You have n jobs and m workers. You are given three arrays: difficulty, profit, and worker where:

difficulty[i] and profit[i] are the difficulty and the profit of the i^th job, and
worker[j] is the ability of j^th worker (i.e., the j^th worker can only complete a job with difficulty at most worker[j]).

Every worker can be assigned at most one job, but one job can be completed multiple times.

For example, if three workers attempt the same job that pays $1, then the total profit will be $3. If a worker cannot complete any job, their profit is $0.
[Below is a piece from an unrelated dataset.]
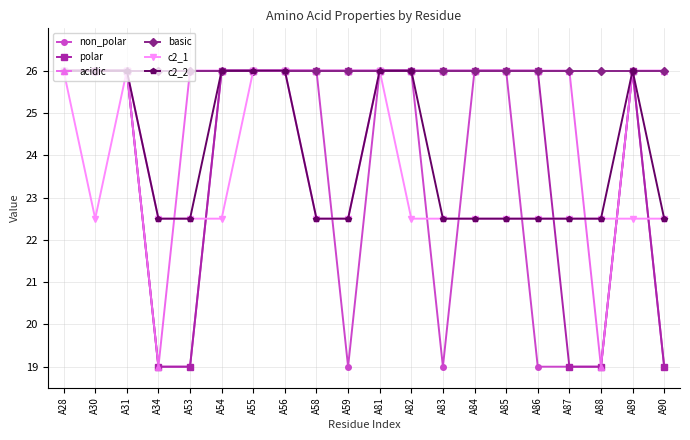

Which series changed the most between A55 and A89?

c2_1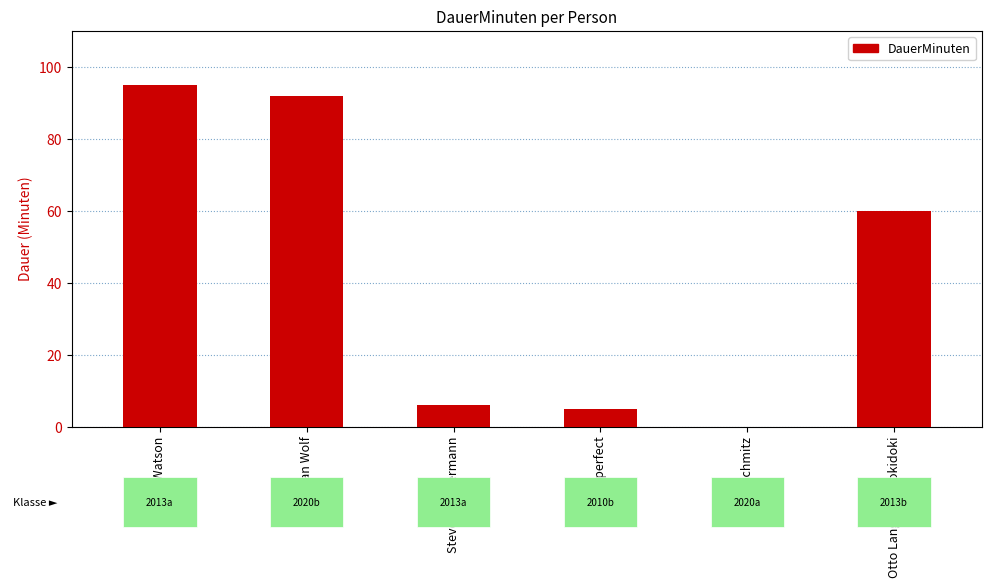

The chart shows a value of 92 at Stephan Wolf. True or false?

True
Return the maximum profit we can achieve after assigning the workers to the jobs.

Example 1:

Input: difficulty = [2,4,6,8,10], profit = [10,20,30,40,50], worker = [4,5,6,7]
Output: 100
Explanation: Workers are assigned jobs of difficulty [4,4,6,6] and they get a profit of [20,20,30,30] separately.

Example 2:

Input: difficulty = [85,47,57], profit = [24,66,99], worker = [40,25,25]
Output: 0

Constraints:

n == difficulty.length
n == profit.length
m == worker.length
1 <= n, m <= 10⁴
1 <= difficulty[i], profit[i], worker[i] <= 10⁵

Solution

Python3

class Solution:
    def maxProfitAssignment(self, difficulty: List[int], profit: List[int], worker: List[int]) -> int:
        N, M = len(difficulty), len(worker)
        sortedDifficulty = sorted(range(N), key = lambda i : difficulty[i])
        res = index = maxProfit = 0
 
        for ability in sorted(worker):
            while index < N and ability >= difficulty[sortedDifficulty[index]]:
                maxProfit = max(maxProfit, profit[sortedDifficulty[index]])
                index += 1
            
            res += maxProfit
 
        return res